I think it’s the insistence of the rhythms and the lack of resolution which are most annoying, but another problematic element is that so much of it has no real instruments, no human voices; all technology, because that’s easy to sample and repeat into a constant throb. But constant throbs have an effect on people, and it’s not good. Insistent music can be used to torture people or drive them mad; music therapy can bring enormous advantages to lots of people, including sufferers from Alzheimer’s, but ordinary choosers of music need to be aware of how much is at stake.

My lady from the sauna says that she regularly feels more angry after a session with the compulsory music, which is not good. Think about film music: we know when to start feel scared or anxious because the music makes us feel that way. A good film score is integral to the film; it can represent safety, anger, fear, comfort, tension or anything else, in a way which instantly affects our brains and their perception of what they are seeing on screen. The Star Wars and Lord of the Rings films show how important the music can be to heighten atmosphere, to terrify or to reassure. The originators of background music did some research on the effect their product had and then tried to use it positively, but nowadays a lot of piped music is simply chosen by someone who likes it without regard to the effect it may have on another listener. The throbbing techno insistence of the music I hate obviously appealed very much to somebody, but I’m the one having to listen to it.

It’s made me even more aware of how important music choices are in any situation where the audience/congregation/listener has no ability to turn the soundtrack off (effectively everywhere except our own homes). Inside the proverbial lift, you resign yourself to the music because you aren’t going to be there for long, and a lot of lifts now just have an electronic voice naming the floors as you go. But in a church, for example, you are there for the duration of the service, and I think (if I’m choosing the music) that I need to be careful of the effect it has. Above all, this means including some silence.  I don’t mean not having some organ doodles if you run out of hymn verses while people are still queueing for Communion, but once everyone is sitting peacefully and we can have a prayerful pause. Not just people not singing, but no background instrumental music either; what is left after the end of singing about silence. Or God’s peace, you might call it.  If children are talking or singing, that’s the chorus of angels. It’s easier to hear a still, small voice if you leave it a bit of space.

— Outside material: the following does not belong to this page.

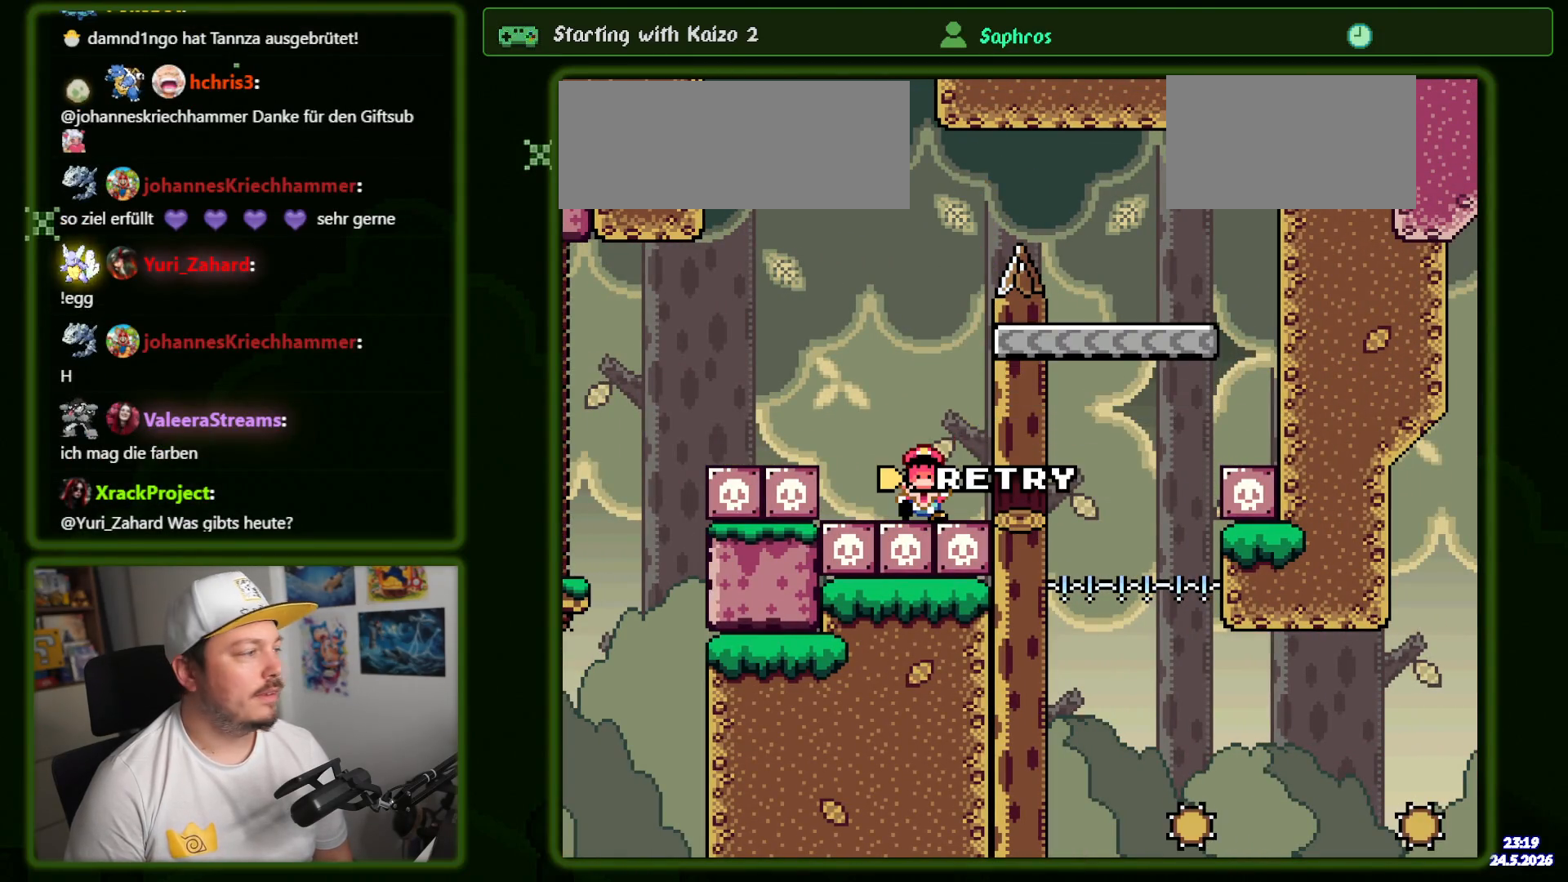
{"dt_ms": 500, "buttons": [], "events": [[117, "DPAD_RIGHT", "up"], [134, "B", "down"], [234, "B", "up"], [334, "B", "down"], [434, "B", "up"]]}
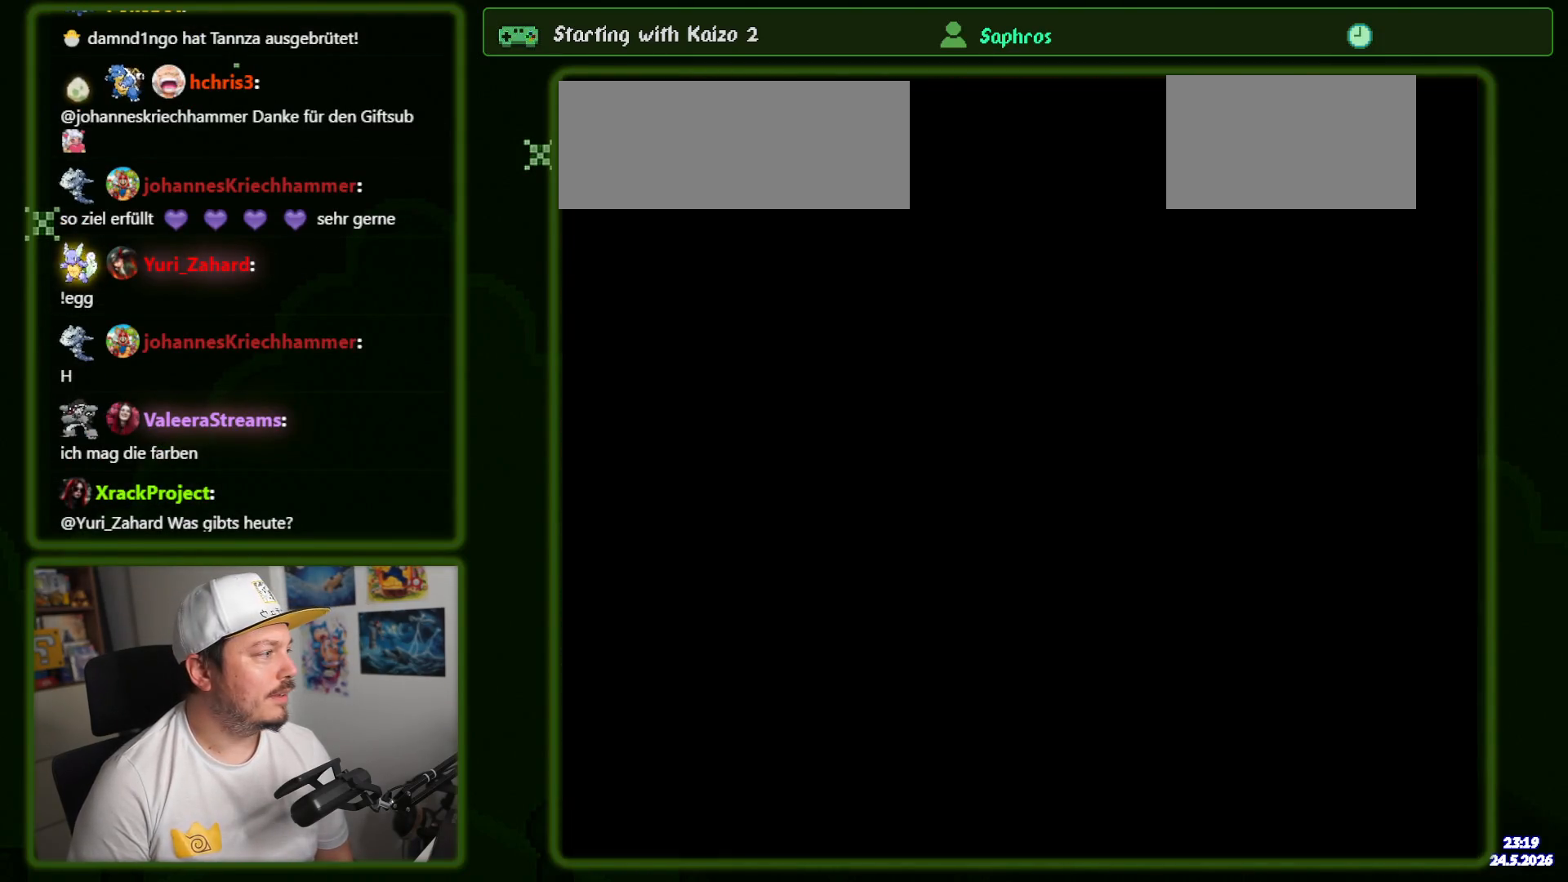
{"dt_ms": 500, "buttons": ["Y", "DPAD_RIGHT"], "events": [[150, "Y", "down"], [484, "DPAD_RIGHT", "down"]]}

This is why I don’t like extended introductions either.  The singing at Mass has a clear liturgical function. We do it to praise God, and we do it together as an expression of our common purpose; singing shows that we mean what we are doing, because it involves more physical effort than speaking, another reason why everyone needs to join in.  We do it as beautifully as we can, because he deserves the best that we can do. We choose the words and music carefully.  We don’t deliberately choose things that people don’t know unless we’re planning to learn them. We don’t sing anything, either Latin or Kumbaya, just to make a point. Music is a powerful tool but a very bad weapon if it’s used against you (think of Jericho). We need to leave spaces between the music, so that people can feel the silence, especially before Mass and after Communion, because not everyone wants to hear music all the time.

I’ve had a conversation with the manager at my pool. It was cordial, with a lot of agreement. Some of the music has changed, and it has been turned down as well.  He’s agreed to think about occasional periods of silence, because apparently other people have also mentioned that they like being able to hear the noise the water makes, all on its own. Me too.